_TASK REQUIREMENTS_
Any images in the material are to be dropped while every line is retyped exactly.

____ EXERCISE DATA

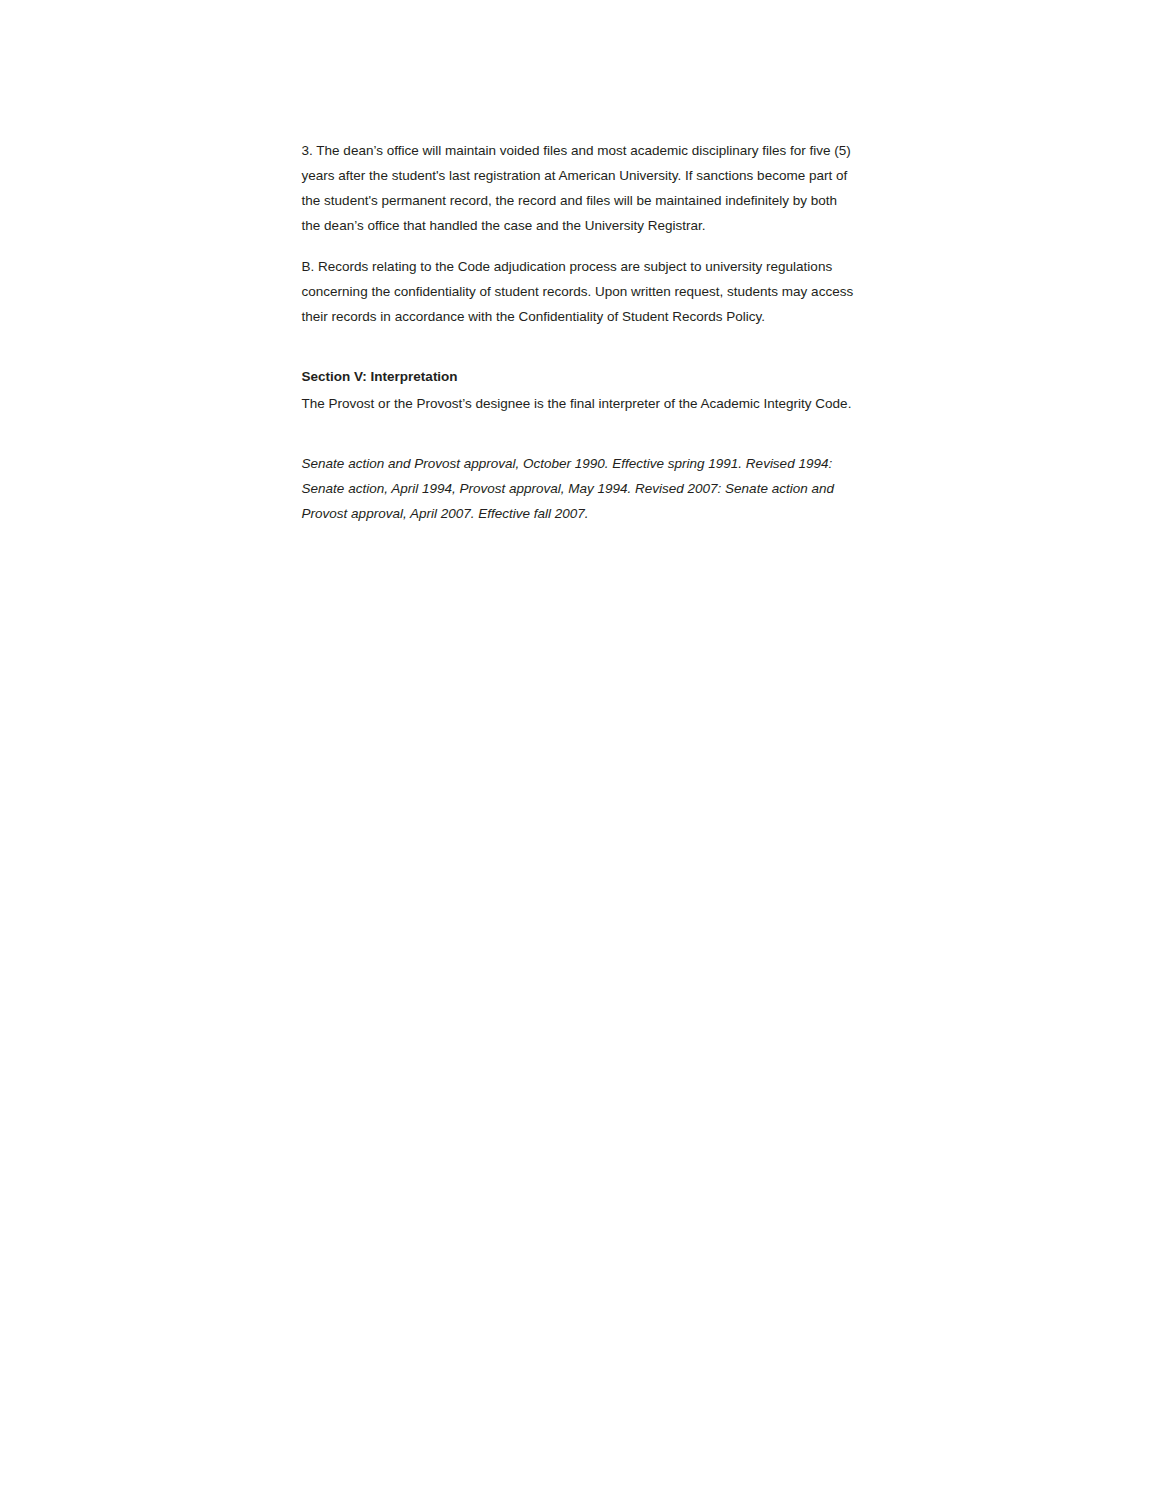3. The dean’s office will maintain voided files and most academic disciplinary files for five (5) years after the student's last registration at American University. If sanctions become part of the student's permanent record, the record and files will be maintained indefinitely by both the dean’s office that handled the case and the University Registrar.
B. Records relating to the Code adjudication process are subject to university regulations concerning the confidentiality of student records. Upon written request, students may access their records in accordance with the Confidentiality of Student Records Policy.
Section V: Interpretation
The Provost or the Provost’s designee is the final interpreter of the Academic Integrity Code.
Senate action and Provost approval, October 1990. Effective spring 1991. Revised 1994: Senate action, April 1994, Provost approval, May 1994. Revised 2007: Senate action and Provost approval, April 2007. Effective fall 2007.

________

_YOUR RESPONSE_
3. The dean’s office will maintain voided files and most academic disciplinary files for five (5) years after the student's last registration at American University. If sanctions become part of the student's permanent record, the record and files will be maintained indefinitely by both the dean’s office that handled the case and the University Registrar.
B. Records relating to the Code adjudication process are subject to university regulations concerning the confidentiality of student records. Upon written request, students may access their records in accordance with the Confidentiality of Student Records Policy.
Section V: Interpretation
The Provost or the Provost’s designee is the final interpreter of the Academic Integrity Code.
Senate action and Provost approval, October 1990. Effective spring 1991. Revised 1994: Senate action, April 1994, Provost approval, May 1994. Revised 2007: Senate action and Provost approval, April 2007. Effective fall 2007.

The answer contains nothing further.